Extract the entries below verbatim, from their first line through the line containing "toepassingsscenario's te voldoen.", with both ends included.

[Working data — start]

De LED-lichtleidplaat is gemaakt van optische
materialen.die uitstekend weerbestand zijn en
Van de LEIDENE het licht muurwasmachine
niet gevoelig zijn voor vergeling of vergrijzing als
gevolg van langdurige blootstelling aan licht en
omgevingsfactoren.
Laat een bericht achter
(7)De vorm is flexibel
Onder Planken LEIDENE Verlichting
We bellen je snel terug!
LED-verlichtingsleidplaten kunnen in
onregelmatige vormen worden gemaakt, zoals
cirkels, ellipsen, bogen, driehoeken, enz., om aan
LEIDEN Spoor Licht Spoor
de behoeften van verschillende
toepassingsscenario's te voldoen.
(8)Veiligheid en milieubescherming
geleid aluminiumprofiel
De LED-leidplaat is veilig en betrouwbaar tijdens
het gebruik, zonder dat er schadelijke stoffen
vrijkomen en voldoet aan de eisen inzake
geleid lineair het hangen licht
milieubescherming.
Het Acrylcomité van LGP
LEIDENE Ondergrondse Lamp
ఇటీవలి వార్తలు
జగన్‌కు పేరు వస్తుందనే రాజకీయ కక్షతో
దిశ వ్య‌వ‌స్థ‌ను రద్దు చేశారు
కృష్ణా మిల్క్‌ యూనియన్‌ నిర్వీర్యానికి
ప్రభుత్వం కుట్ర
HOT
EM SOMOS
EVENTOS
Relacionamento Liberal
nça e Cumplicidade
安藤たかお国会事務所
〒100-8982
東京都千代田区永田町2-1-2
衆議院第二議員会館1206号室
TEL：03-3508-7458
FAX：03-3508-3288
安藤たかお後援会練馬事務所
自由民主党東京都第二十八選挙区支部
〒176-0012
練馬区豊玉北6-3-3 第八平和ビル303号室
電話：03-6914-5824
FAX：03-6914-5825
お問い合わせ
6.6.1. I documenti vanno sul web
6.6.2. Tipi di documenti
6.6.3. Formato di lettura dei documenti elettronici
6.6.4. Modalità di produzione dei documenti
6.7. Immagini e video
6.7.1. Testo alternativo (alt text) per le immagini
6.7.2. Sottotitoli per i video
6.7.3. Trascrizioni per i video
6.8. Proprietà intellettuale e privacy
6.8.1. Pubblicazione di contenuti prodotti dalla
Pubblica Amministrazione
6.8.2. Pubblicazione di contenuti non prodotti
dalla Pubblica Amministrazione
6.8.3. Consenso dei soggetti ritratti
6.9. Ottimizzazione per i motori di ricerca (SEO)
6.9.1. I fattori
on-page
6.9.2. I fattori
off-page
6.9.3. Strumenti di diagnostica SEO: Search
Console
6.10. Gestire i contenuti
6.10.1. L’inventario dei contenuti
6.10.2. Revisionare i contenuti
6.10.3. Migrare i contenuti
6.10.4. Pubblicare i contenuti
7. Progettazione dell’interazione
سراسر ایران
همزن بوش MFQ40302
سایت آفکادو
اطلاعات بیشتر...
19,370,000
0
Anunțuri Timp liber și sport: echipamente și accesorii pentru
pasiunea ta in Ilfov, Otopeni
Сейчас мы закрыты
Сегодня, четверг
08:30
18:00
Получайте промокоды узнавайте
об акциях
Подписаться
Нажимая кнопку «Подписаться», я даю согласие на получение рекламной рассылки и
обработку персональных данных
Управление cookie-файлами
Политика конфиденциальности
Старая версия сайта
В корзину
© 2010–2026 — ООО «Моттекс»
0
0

[Working data — finish]

Response:
De LED-lichtleidplaat is gemaakt van optische
materialen.die uitstekend weerbestand zijn en
Van de LEIDENE het licht muurwasmachine
niet gevoelig zijn voor vergeling of vergrijzing als
gevolg van langdurige blootstelling aan licht en
omgevingsfactoren.
Laat een bericht achter
(7)De vorm is flexibel
Onder Planken LEIDENE Verlichting
We bellen je snel terug!
LED-verlichtingsleidplaten kunnen in
onregelmatige vormen worden gemaakt, zoals
cirkels, ellipsen, bogen, driehoeken, enz., om aan
LEIDEN Spoor Licht Spoor
de behoeften van verschillende
toepassingsscenario's te voldoen.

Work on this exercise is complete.